Où étiez-vous le 4 juillet 2012 ? - 10 ans de boson de Higgs !

in La Ruche2 years ago

Même si la question du titre de ce blog peut faire sourire, tout physicien des particules (d’un certain âge tout au moins) peut y répondre facilement. Le 4 juillet 2012 correspond au jour où la découverte du boson de Higgs par les expériences ATLAS et CMS du Grand Collisionneur de Hadrons du CERN (le LHC) fut annoncée.

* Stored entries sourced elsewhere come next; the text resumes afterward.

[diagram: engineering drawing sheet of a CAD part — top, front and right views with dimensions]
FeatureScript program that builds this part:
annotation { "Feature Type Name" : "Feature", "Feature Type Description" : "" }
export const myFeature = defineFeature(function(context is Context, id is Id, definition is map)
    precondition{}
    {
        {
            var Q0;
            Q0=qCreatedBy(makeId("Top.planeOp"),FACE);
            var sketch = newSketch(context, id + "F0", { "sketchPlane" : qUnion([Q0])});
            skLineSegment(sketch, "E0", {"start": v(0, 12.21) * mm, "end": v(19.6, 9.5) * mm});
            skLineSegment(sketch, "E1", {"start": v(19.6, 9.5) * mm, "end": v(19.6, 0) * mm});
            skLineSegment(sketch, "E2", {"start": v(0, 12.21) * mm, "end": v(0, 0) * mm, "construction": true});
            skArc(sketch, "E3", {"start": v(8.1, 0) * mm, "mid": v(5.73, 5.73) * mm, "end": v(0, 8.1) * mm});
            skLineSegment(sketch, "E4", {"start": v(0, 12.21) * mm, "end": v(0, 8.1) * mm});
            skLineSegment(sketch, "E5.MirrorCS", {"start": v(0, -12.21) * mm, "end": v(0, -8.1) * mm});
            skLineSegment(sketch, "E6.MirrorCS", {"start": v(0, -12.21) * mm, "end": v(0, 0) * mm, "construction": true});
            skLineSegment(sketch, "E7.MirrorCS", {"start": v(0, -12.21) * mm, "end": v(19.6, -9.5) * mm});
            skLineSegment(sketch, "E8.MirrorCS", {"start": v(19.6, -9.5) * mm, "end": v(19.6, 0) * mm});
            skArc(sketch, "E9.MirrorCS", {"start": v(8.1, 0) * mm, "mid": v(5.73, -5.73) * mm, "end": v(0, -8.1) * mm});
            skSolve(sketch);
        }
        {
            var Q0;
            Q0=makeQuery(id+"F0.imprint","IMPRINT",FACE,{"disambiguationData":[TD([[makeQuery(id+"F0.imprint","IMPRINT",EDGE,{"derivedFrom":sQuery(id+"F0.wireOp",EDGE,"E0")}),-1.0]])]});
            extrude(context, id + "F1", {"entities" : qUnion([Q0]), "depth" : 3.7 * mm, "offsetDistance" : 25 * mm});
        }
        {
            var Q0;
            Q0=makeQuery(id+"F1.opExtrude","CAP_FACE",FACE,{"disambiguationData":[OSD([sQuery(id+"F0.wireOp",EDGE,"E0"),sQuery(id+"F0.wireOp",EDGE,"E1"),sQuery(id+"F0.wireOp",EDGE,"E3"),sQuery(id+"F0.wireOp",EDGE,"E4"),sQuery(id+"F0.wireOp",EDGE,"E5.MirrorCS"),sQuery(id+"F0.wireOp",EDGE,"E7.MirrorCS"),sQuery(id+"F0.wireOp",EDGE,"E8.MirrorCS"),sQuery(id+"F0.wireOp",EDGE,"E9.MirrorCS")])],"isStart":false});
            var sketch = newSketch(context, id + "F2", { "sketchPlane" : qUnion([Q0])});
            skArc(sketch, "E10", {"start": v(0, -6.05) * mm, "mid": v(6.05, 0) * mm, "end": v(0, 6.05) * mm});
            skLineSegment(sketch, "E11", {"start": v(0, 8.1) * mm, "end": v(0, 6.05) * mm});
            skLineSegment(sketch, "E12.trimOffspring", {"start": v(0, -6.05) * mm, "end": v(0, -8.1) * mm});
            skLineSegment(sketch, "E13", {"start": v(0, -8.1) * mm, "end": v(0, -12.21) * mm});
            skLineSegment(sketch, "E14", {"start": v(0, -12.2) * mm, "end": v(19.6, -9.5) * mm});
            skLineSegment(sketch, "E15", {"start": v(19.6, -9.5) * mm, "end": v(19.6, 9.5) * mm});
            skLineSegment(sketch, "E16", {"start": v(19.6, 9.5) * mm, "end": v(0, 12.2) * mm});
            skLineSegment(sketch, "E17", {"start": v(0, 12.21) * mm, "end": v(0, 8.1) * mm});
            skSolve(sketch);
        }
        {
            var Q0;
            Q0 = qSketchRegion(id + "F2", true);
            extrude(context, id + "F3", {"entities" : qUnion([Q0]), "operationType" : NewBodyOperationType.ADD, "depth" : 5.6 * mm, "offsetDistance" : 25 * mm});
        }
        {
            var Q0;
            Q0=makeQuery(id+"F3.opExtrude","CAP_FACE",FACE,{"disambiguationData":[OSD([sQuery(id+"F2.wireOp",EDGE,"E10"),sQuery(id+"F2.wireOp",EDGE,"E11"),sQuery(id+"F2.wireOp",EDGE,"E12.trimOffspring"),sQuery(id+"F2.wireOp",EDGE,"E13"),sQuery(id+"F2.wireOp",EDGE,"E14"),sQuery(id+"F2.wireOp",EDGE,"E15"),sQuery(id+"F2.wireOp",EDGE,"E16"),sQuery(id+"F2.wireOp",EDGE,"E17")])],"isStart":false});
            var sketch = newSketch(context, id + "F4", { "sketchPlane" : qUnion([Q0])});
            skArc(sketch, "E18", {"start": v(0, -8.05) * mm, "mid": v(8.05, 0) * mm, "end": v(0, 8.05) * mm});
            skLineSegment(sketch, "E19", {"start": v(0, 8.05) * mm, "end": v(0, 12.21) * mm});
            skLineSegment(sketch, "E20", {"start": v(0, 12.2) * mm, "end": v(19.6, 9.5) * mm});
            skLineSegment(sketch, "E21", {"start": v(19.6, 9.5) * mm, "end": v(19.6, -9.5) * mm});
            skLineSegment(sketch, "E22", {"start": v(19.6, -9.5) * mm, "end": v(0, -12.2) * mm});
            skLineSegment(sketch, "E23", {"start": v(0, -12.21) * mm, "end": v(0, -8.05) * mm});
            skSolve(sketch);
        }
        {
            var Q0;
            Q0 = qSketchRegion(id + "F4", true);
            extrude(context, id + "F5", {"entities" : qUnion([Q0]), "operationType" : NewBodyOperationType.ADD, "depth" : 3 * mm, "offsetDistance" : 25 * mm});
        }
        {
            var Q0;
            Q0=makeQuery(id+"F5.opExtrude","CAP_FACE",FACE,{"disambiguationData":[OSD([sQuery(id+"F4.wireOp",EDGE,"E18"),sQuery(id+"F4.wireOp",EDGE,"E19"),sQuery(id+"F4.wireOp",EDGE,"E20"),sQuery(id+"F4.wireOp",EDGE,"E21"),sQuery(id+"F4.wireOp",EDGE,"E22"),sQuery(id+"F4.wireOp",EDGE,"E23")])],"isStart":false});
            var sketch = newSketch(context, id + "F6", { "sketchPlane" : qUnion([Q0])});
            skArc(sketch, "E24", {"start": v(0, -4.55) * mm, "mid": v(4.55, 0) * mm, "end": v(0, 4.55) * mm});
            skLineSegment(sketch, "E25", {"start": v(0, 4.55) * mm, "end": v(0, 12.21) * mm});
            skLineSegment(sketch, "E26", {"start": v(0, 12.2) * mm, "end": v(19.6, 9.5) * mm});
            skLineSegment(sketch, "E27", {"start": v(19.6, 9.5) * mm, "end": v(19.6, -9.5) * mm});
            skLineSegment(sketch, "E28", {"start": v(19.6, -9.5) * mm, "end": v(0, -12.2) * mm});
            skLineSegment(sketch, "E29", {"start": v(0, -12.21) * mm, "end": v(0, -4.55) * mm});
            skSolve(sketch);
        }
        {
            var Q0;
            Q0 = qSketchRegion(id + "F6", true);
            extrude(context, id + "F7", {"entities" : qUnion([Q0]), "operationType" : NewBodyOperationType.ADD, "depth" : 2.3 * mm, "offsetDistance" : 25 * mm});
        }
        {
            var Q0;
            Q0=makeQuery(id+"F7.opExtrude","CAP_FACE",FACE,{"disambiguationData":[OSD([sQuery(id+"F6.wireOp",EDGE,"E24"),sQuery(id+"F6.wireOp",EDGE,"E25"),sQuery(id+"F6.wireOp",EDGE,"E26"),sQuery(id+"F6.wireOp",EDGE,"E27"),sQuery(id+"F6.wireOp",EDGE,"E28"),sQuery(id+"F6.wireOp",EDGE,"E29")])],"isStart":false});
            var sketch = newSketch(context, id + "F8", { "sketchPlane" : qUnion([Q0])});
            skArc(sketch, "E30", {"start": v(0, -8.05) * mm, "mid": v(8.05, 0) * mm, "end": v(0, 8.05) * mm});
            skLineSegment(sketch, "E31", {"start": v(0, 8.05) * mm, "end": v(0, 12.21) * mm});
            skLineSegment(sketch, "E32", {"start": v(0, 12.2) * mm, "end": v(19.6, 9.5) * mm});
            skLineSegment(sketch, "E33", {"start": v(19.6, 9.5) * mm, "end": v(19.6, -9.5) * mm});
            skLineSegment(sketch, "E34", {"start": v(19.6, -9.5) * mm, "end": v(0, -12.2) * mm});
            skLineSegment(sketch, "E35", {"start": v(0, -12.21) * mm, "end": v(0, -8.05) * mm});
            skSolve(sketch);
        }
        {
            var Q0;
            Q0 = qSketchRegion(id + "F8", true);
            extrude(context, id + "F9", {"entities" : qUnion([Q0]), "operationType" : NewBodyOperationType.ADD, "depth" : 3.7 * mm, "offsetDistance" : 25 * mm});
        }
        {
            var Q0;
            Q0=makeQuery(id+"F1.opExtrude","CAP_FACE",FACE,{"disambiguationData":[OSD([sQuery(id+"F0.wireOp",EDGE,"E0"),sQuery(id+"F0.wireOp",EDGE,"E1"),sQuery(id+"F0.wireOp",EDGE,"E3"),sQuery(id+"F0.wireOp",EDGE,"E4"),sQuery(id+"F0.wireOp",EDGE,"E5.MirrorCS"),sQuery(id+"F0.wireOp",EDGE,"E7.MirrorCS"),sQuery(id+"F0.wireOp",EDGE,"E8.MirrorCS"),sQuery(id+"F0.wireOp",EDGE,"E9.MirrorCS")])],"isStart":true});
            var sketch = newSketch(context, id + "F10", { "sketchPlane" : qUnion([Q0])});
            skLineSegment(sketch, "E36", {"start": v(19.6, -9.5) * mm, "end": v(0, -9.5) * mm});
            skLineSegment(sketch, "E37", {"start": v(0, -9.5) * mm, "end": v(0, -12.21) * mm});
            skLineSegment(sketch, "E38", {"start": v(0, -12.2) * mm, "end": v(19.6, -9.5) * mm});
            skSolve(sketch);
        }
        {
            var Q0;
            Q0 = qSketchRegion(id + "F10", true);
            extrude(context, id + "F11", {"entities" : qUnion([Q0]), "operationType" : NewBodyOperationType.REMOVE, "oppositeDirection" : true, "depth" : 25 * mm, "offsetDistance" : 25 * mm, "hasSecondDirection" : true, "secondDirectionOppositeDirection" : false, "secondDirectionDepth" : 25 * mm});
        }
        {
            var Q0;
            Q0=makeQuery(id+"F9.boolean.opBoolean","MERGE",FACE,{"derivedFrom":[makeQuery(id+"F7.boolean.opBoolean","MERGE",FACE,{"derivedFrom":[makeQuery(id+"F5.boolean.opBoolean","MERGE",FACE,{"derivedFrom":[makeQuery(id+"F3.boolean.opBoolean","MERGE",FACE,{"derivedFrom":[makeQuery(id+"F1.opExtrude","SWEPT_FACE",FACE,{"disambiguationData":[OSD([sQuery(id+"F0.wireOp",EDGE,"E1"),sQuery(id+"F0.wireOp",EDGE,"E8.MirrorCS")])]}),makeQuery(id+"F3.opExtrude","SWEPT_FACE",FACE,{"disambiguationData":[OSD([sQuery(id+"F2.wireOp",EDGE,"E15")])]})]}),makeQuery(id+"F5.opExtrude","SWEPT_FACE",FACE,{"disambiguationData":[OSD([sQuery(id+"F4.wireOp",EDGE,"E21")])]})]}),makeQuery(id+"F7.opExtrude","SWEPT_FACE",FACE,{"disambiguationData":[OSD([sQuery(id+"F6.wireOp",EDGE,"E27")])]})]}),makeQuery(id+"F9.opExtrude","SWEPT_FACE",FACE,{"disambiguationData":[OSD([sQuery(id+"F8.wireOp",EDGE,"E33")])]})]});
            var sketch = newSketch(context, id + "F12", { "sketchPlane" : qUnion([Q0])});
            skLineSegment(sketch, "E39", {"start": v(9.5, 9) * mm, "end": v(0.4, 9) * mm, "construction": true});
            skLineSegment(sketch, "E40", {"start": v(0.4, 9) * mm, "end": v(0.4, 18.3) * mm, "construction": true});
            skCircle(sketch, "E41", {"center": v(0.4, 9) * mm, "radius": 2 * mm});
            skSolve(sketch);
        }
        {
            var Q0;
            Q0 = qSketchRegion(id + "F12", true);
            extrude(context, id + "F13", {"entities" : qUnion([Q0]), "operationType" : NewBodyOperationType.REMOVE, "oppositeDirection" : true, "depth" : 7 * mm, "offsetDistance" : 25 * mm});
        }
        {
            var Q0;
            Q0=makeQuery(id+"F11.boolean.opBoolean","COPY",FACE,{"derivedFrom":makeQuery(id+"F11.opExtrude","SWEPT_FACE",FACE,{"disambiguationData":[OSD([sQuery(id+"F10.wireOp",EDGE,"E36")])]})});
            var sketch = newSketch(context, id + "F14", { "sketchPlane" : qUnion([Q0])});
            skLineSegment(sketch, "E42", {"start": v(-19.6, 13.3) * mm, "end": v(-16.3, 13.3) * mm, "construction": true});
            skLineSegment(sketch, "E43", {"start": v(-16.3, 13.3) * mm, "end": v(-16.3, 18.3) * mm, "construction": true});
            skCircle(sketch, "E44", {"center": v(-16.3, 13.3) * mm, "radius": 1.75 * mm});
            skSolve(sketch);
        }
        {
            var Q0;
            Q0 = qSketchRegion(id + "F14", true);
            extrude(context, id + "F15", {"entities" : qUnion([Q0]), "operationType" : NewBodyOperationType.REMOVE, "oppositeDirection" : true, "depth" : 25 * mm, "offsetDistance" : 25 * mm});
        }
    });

Ce jour-là, les deux expériences avaient enregistré suffisamment de données pour annoncer au monde la découverte d’une nouvelle particule qui semblait compatible avec les attentes du boson de Higgs du Modèle Standard. À ce moment, j’étais associé à la collaboration CMS (en tant que théoricien), et je vivais à Strasbourg.

Lors de l’annonce, j’étais cependant occupé à l’université en centre ville, ce qui m’a empêché de rejoindre le campus de Cronenbourg pour partager le champagne avec mes collègues. Je me rappellerai clairement de cela toute ma vie…

Et vous, que faisiez-vous le 4 juillet 2012 ?


[Crédits: Image originale par Steve Jurvetson (CC BY 2.0)]

Bien que cette découverte ait marqué un tournant en physique des particules, l’histoire du boson de Higgs est très loin d’être terminée. Techniquement, il va nous falloir encore environ 50 ou 100 années d’aventures folles et endiablées pour démontrer que le boson de Higgs découvert en 2012 est bien le boson de Higgs du Modèle Standard (et pas autre chose).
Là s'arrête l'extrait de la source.